Rick: This is the largest study that’s investigated blood groups, A, and B, and O, and Rh factors, and disease occurrence in an effort to find novel and also to confirm previously known associations. They didn’t do this based upon a specific preset conceptions of specific disease categories and looked at possible associations. They looked at all blood groups and all diseases. They were able to do that because this is a very large population studied. It represents one-third of the Swedish population. This effectively removed researcher bias, so that’s why they called it agnostic, and by the way, all this data was collected prospectively.
Elizabeth: Really? I thought, “Agnostic, isn’t that interesting?” It’s unclear to me whether it really is possible to remove bias, and I’ll just put that out there. We don’t have to discuss that right now.
You’re right, so they used this SCANDAT3-S, a comprehensive nationwide blood donation transfusion database. They modeled outcomes for over 1,200 disease categories, and that represented 70 million person-years of follow-up accruing from 5.1 million individuals. I’m always persuaded by these giant ns, and this is certainly one of those.
When they queried this whole thing and approached it exactly the way you’ve described, they discovered 49 associations with the ABO groups and one with the RH blood group that was disease propensity, if you will. As far as novelty was concerned, they really didn’t come up with a lot of novelty, at least in my estimation. Did you have thoughts about that?
Rick: No, Elizabeth. Again, it’s association. They also mentioned that the associations are relatively mild and you wonder whether some of this is driven by diseases that are associated with ABO in other ways. For example, if you identify that ischemic heart disease is associated with a blood group, well, anybody that has ischemic heart disease are more likely to be tested for diabetes, and high cholesterol, and things of that nature. Whether there actually is a causal association or not is really unknown. It’s interesting, but where do you take this? That’s really what’s up in the air right now.

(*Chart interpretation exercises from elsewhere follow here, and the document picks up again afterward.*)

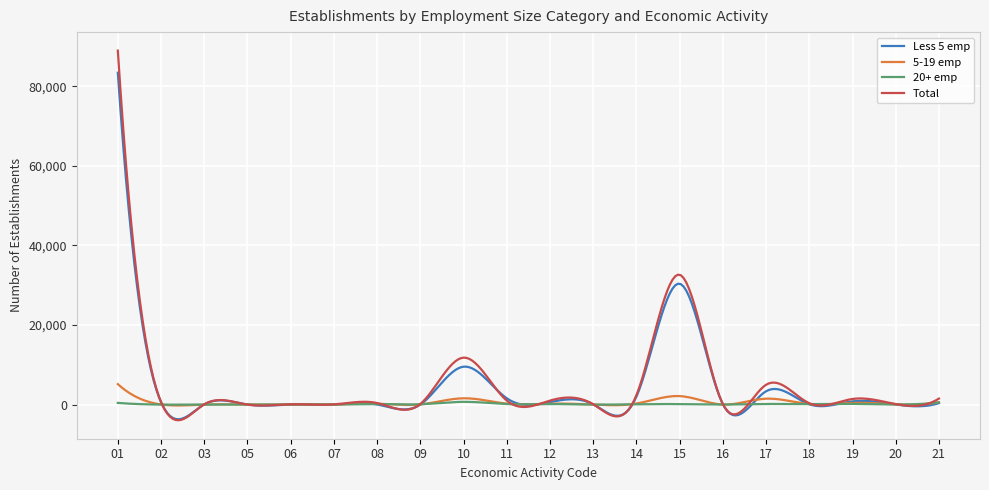

True or false: 20+ emp has more than 1 interior local peaks.

True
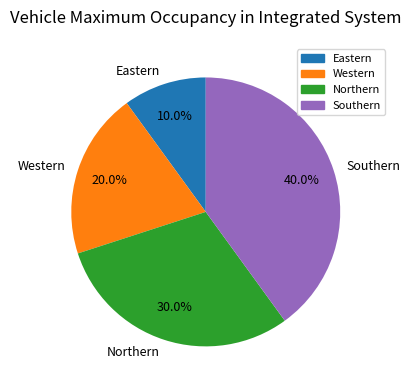

Which has a higher value, Eastern or Southern?

Southern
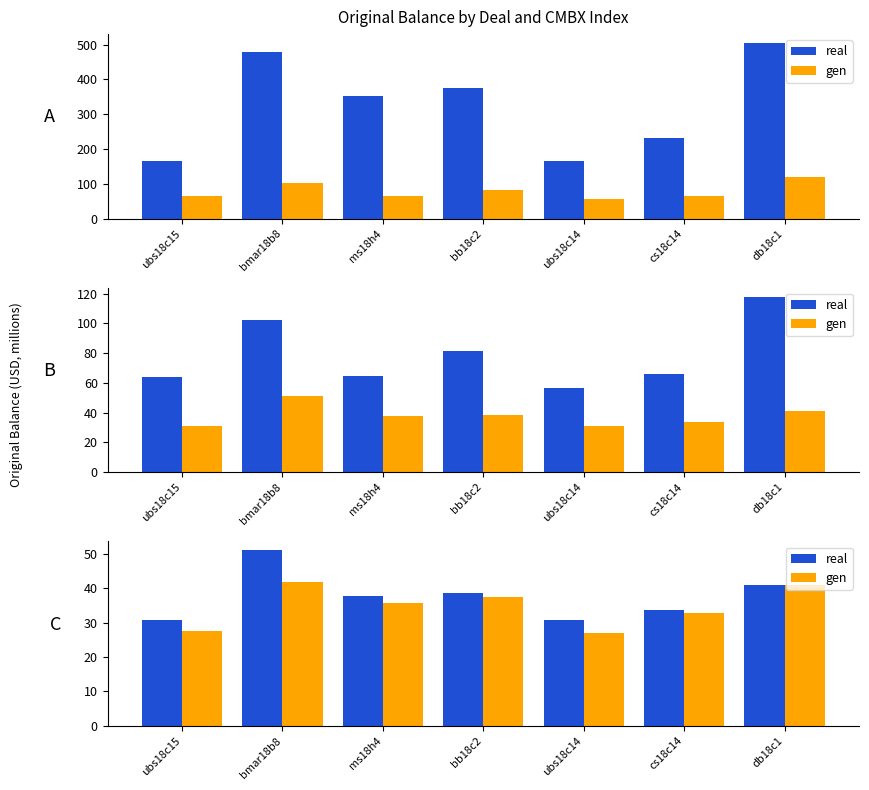

What is the label of the 5th bar from the right?

ms18h4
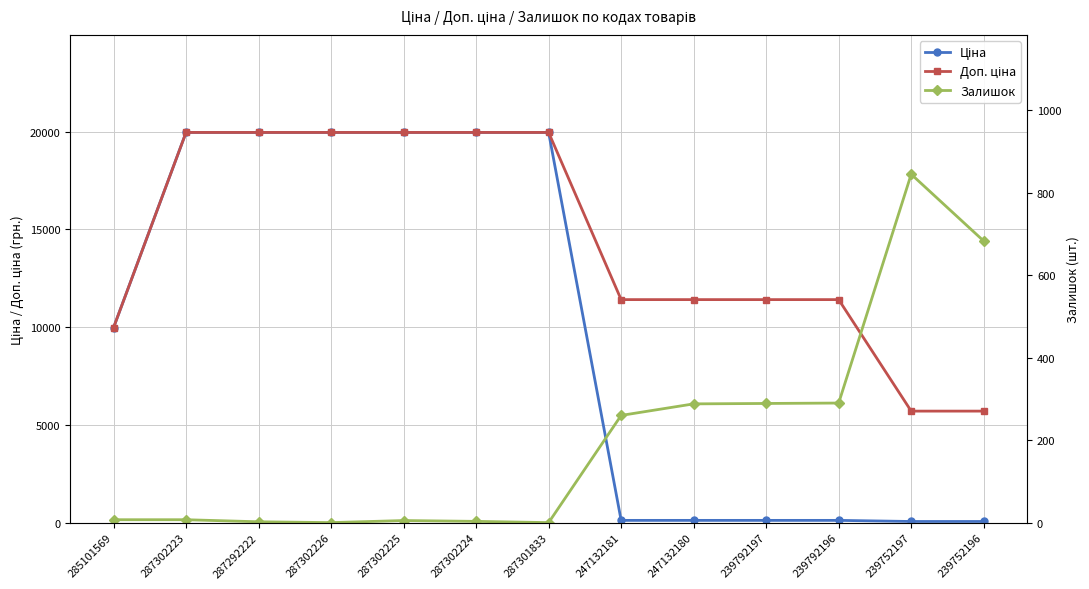

At which label does Ціна reach its peak?

287302223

Elizabeth: I think one of the places where it’s potentially practical is we certainly were examining blood groups and propensity to develop severe COVID-19 disease, for example. And so if there’s some way that this could be translated into a higher vigilance relative to blood group for certain diseases or conditions, that might be a reasonable thing to do.
Rick: Okay. The other thing, obviously, is to validate this in other cohorts because this is a Swedish population. It’s very limited in terms of racial and ethnic diversity. But also, if you identify an association, and use it to investigate whether there is some honest mechanistic approach or some causal and biologic interaction that people can identify.
Elizabeth: Yep, I agree, but still really interesting. You have to admire these folks for taking on this giant data crunch.
Rick: Agreed.
Elizabeth: On that note, that’s a look at this week’s medical headlines from Texas Tech. I’m Elizabeth Tracey.
Rick: And I’m Rick Lange. Y’all listen up and make healthy choices.